Introduction
I received the following questions (paraphrased) from a friend:
I'm building an ETL process with SSIS in which I pull from about 40 tables in DB2. I put the data into staging tables in a SQL Server database.
Is it better to have one package with 40 data flows, 40 packages with one data flow each or something in between? Or should there be one data flow with a lot of source->destination modules? What the advantages and disadvantages of each approach?
Excellent Questions!
The answer is: "It depends." That's one of the reasons you're having trouble finding a definitive answer online. It's not a bad question, so let me walk through the factors that would drive my design decisions:
First, are there dependencies? Are there foreign key relationships in the source database? Is referential integrity enforced (keep in mind there are non-database ways to enforce RI)? If there are dependencies or referential integrity exists (whether it's enforced or not), I load the parents first and then the children.
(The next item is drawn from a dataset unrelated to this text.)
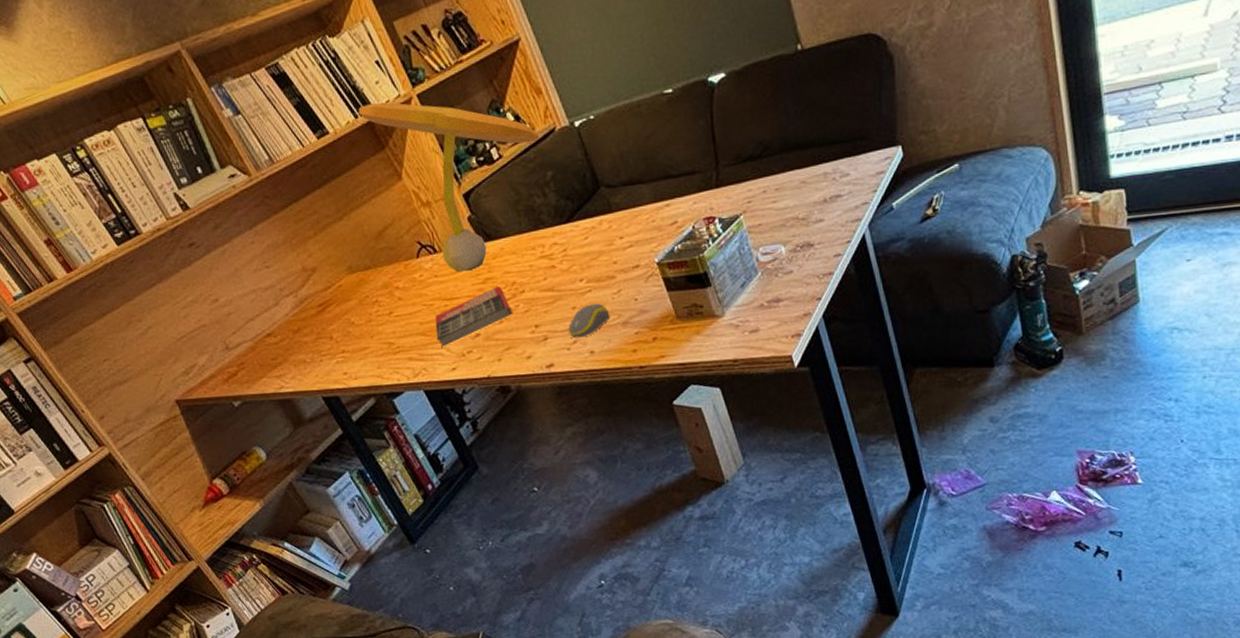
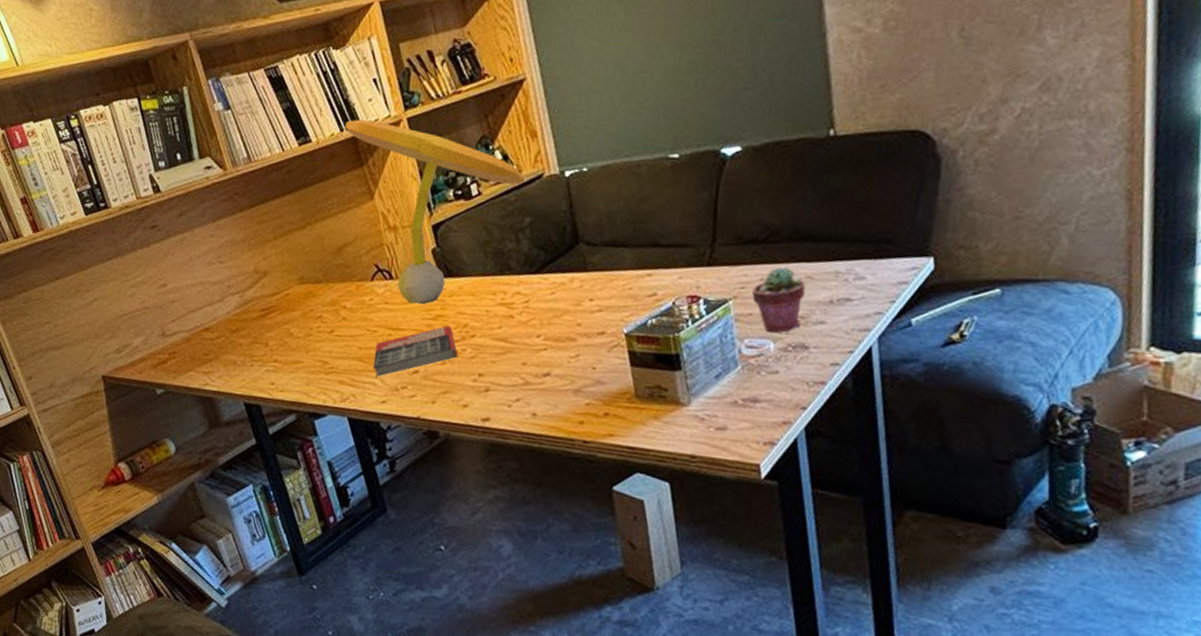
computer mouse: present [568,303,610,338] -> none [513,363,562,397]
potted succulent: none [757,176,803,238] -> present [751,267,806,333]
Second, I think about Operations: How much visibility do I want into this process? If it's going to take three hours to load, I probably want to break that down into several packages so I can at least see steps in the process completing. This will also assist in troubleshooting: "Package1.dtsx failed" isn't a pleasant message to troubleshoot if it contains 40 Data Flow Tasks. "Load Orders and OrderDetails.dtsx failed" is a much better starting place.
You've inspired another blog post - thank very much! Please keep the questions coming. And let me know what you decide.